COPERNICUS, you may recall, discovered that the earth revolved around the sun.
It seems, however, that Lance Hockridge and the board of QR National are ”anti-Copernicans”. They do not adhere, that is, to the heliocentric school of cosmology. Rather, they believe that the sun actually revolves around Lance, perhaps even shining from him.
We surmise this because the board of QR has deemed that Lance should be placed above acts of God.
While his shareholders, taxpayers and everybody else felt the ravages of floods and cyclones in Queensland, QR chairman John Prescott and the board adjusted the executive bonus scheme to quarantine Lance and his cohorts from the effects of cyclone Yasi.
The damage to shareholders was $187 million. The damage to the freshly beatified Lance Hockridge, patron saint of zero exercise price options, was nil. He was above the floods, beyond the cyclones.
Saint Lance left Commonwealth Bank and Wesfarmers stranded in his wake. These were set upon by shareholders this week for twisting the pay benchmarks in order to give executives million-dollar freebies they hadn’t earned.
But they were merely shifting the goalposts. They showed none of the ingenuity, the bold innovation of QR. So soon after departing the cardiganned ranks of the public service for the cuff-linked life of the corporation, Saint Lance and his anointed ones, mere apprentices in avarice, were teaching the old masters of remuneration new tricks.
But what about Dr Wallace Macarthur King, AO, you cry! Yes, dear Wallace and his $29 million package for walking away, or staying, or consulting and coming back … hmm, what was that performance benchmark, or was it a non-compete? Does it matter? It’s big!

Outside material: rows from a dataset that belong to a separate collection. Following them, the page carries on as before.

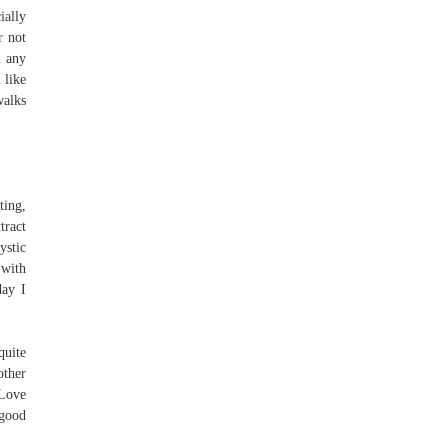
ially
r not
n any
 like
walks
ting,
tract
ystic
 with
day I
quite
other
 Love
 good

It’s the big fat and cheesy executive pizza with the lot, except a carve-out for wet weather like Lance. But one mustn’t be snide; this is Wal, the man who even has an ”effect” named after him. ”The Wal King Effect”, they call it in pay circles.

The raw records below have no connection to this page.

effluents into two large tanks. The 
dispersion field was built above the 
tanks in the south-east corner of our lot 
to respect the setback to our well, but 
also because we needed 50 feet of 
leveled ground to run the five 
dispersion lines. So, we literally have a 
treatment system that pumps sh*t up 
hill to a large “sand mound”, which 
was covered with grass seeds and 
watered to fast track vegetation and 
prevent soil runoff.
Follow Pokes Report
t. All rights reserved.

Wal’s pay rose to such eye-watering levels that it towed the entire market higher. The ”effect” and his remuneration committees have single-handedly caused the transfer of a billion dollars from the unwashed shareholding classes to the far more deserving elite.
Lend Lease, Multiplex, United Group, they all won, but the Wal Effect operated outside the construction sector too. From Domino’s Pizza to Adultshop, it didn’t matter. STI, LTI, invent your own letters. It didn’t matter. This was about magnitude, sheer dimension: ”Look at Wal! Benchmark me! I want some of that!”
And unlike Rupert Murdoch and Frank Lowy, whose appetite for shareholder cash is similarly ravishing, at least Wal had the nous to do it without having to found a company. He mostly eschewed shares in Leighton, too risky, preferring to ship out the folding stuff.
Outgoing Leighton chief David Stewart cops a sweet $7 million “termination” payment too, for just eight months in the job. And Wal, he’s up $118 million in the past eight years alone.
Saint Lance and his colleagues at QR can only dream of matching that. But you can’t fault them for innovation, and sophistry.
This is how their logic runs: had the floods and cyclone not occurred, QR would have surpassed its prospectus forecasts by 20 per cent. Therefore executives should be compensated.
That was the logic which propelled a public servant, worth $943,000 one year, to be priced in the executive labour market at $1.7 million the next – before bonuses of course at $1.664 million, 11 times higher than the year before.
Deploying QR-esque logic, had the global financial crisis not occurred we would all be better off so let’s double bonuses all round, topped off with a premium just in case the sun doesn’t rise sometime between now and June 30 – in which case we would all be dead.
And so three weeks are left to run in executive pay season. The impending lowlight next week is a situation so distressing it does not lend itself to flippant coverage at all.
At BlueScope Steel’s annual meeting on Thursday, shareholders will be asked to approve $3.1 million in executive bonuses. CEO Paul O’Malley’s salary is up 1.3 per cent.
But these rises came in a year when the board and the executive presided over a $1.05 billion loss. Dividend to shareholders was nil. And the bonus announcement was accompanied by news that 1000 workers are to be sacked.
There is more, sadly. BlueScope’s share price tanked 50 per cent last year. The company is struggling to survive and this week the government pushed a $300 million rescue package through the Senate for BlueScope and OneSteel.
This is the quintessence of corporate welfare, privatising the losses and capitalising the gains. Employees, taxpayers and shareholders have lost – executives have gained.
For the business community this is an ugly time of the year, the time when pay and performance come under the microscope in the finance press.
But boards can, mostly, rely on institutional shareholders to push their pay deals through. Industry funds often take a more active line on pay but the big banks control much of the institutional vote via their wealth management divisions. They vote with the boards.